Митино появление в гостиной произвело настоящий фурор.
— Считайте, это что-то вроде Интерпола, — сказал я Карлу и Ренате. — Должен же был кто-то меня преследовать, для остроты сюжета. Ну вот, каков объект, таков и преследователь…
Они были совершенно удовлетворены этим объяснением. Мите выдали тарелку, отрезали кусок пирога, налили чаю.
Я взял свою чашку и присел на подоконник. Поймал себя на том, что оглядываю присутствующих с гордостью, как свои охотничьи трофеи. Пожалуй, еще никогда у нас не собиралась столь прекрасная компания. Митя в одеяле и котелке, безусловно, стал главным украшением вечера, но и бледный, облаченный в черные одежды Лев, и перепачканная краской Мирра с радужными волосами, и белокурая бестия Карл с черным пуделем, умостившим башку и передние лапы на его колени, и Рената с ее цыганскими серьгами и небрежно связанным на затылке узлом седых волос — все были хороши. И им было хорошо вместе за столом, и мне — от их присутствия. И выражение лица у моего отражения в оконном стекле сейчас было в точности как у гитаристки Филомены Моретти, которая, как совсем недавно уверял меня Карл, знает о счастье гораздо больше, чем весь остальной род человеческий, — выходит, и я теперь тоже знаю.
Сейчас, сказал я себе. Вот прямо сейчас, пока тебе кажется, что ты наконец-то знаешь… Давай.
Я бесшумно поставил чашку на подоконник и, стараясь не привлекать к себе внимание, вышел из гостиной. На цыпочках спустился по лестнице, зашел в кухню, а оттуда — в подвал.

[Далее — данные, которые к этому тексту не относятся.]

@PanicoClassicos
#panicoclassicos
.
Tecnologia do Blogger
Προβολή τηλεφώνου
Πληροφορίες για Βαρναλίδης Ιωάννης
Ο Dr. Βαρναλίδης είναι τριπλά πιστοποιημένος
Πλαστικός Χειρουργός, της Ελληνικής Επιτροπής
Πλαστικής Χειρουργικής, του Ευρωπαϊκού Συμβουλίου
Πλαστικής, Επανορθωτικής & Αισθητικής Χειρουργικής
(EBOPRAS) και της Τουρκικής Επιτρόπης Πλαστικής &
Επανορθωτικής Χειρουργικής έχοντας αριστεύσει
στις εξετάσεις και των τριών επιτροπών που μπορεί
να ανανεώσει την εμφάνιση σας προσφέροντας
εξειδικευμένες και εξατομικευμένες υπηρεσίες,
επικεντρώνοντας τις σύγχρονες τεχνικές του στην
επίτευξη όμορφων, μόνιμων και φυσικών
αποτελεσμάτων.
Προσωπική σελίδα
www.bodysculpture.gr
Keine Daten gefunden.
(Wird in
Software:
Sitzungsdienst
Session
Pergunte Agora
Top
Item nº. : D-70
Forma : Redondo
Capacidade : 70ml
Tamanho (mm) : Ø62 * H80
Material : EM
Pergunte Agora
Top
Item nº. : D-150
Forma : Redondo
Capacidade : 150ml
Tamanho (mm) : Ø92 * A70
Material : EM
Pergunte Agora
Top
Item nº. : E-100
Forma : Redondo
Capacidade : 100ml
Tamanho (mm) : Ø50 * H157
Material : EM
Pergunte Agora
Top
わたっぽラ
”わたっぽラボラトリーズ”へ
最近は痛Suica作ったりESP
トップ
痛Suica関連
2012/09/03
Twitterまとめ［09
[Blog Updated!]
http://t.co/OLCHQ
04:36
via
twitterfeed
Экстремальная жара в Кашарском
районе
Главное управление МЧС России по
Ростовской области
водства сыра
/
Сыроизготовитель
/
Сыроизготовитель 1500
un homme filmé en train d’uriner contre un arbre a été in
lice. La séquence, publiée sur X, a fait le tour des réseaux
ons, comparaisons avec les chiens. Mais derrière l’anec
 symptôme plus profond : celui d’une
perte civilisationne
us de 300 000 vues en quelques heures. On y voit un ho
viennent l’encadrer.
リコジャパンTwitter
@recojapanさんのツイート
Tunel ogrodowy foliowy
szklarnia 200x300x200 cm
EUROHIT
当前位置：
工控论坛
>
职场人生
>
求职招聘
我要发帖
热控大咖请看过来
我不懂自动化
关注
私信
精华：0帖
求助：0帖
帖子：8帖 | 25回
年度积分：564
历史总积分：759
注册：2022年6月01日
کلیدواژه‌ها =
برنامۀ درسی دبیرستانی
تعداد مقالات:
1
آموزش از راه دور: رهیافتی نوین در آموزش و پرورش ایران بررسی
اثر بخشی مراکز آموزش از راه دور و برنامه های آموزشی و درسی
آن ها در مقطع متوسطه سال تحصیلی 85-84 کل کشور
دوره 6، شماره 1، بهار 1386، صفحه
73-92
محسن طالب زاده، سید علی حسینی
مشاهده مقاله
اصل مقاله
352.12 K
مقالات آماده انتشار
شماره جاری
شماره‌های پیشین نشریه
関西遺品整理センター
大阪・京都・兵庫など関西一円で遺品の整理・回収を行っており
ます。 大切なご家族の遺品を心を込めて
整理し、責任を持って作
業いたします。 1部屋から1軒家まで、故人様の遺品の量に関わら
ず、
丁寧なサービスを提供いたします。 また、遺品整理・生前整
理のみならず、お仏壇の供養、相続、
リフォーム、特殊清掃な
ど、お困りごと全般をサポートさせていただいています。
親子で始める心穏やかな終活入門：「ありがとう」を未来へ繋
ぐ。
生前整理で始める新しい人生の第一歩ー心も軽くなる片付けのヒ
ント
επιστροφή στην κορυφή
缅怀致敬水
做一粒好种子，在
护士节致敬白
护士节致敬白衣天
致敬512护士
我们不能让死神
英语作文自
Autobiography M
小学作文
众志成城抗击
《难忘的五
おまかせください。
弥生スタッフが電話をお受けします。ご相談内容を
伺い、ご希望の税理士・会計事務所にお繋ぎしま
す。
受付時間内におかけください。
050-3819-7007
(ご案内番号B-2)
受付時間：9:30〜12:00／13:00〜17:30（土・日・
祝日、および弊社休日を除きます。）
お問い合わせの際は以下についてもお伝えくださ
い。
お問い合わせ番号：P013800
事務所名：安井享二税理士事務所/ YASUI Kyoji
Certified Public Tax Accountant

Протянул руку, чтобы повернуть выключатель, но это не понадобилось, в подвале и без того было светло как днем, что, впрочем, не помешало мне тут же наткнуться на велосипед, а потом споткнуться об Ренатин плетеный короб с пустыми банками — мой ключ хотел оказаться в замке, а дверь хотела открыться, и эти двое вынудили меня переть напролом, не глядя под ноги, только вперед. Поразительно, как я мог думать, что в последний момент испугаюсь? Не может быть страшно человеку, который делает то, для чего родился, страх — верный спутник неприкаянных; думаю, тому же Карлу вообще никогда в жизни не было по-настоящему страшно, и я теперь понимаю почему.
Я не оборачивался — пожалуй, и не смог бы, даже если бы захотел, — но когда вставлял ключ в замок, совершенно точно знал, что пестрая компания, которую я оставил в гостиной, теперь в полном составе стоит на пороге и, затаив дыхание, глядит на меня. Вот и молодцы, подумал я, хорошо, что пришли, хорошо, что вы рядом, это очень правильно, потому что… Неважно почему. Главное, что всё — так.
Ключ трижды повернулся в замке, и дверь приоткрылась с нетерпеливым скрипом, похожим на лай щенка, которого наконец-то взяли на прогулку. За дверью не было ничего невозможного, невыносимого, нечеловеческого — ни адской бездны, населенной прожорливыми демонами с зеркалами вместо лиц, ни ослепительно белого божественного света, обещанного человечеству в конце всякого персонального тоннеля, оттуда просто дул теплый южный ветер, доносился аромат речной воды и дыма, а под ноги мне стелился ласковый, совсем ручной туман. Я распахнул дверь настежь, переступил порог и…
* * *
Я бы спал еще и спал, но сквозь щель между занавесками в дом пробрался солнечный зайчик, вернее, целый солнечный заяц, увесистое пятно ярчайшего апрельского утреннего света. Этот злодей тут же принялся отплясывать на моей физиономии свою заячью джигу, так что пришлось просыпаться задолго — за целых десять минут! — до звонка будильника. Однако по наглой морде моего зеркального отражения все равно блуждала блаженная улыбка. И это, конечно, было совершенно возмутительно. Приличные люди в такую рань не улыбаются, разве только во сне.
Впрочем, сегодня я имел полное право улыбаться и наяву, даже в девять утра. Причин тому было великое множество.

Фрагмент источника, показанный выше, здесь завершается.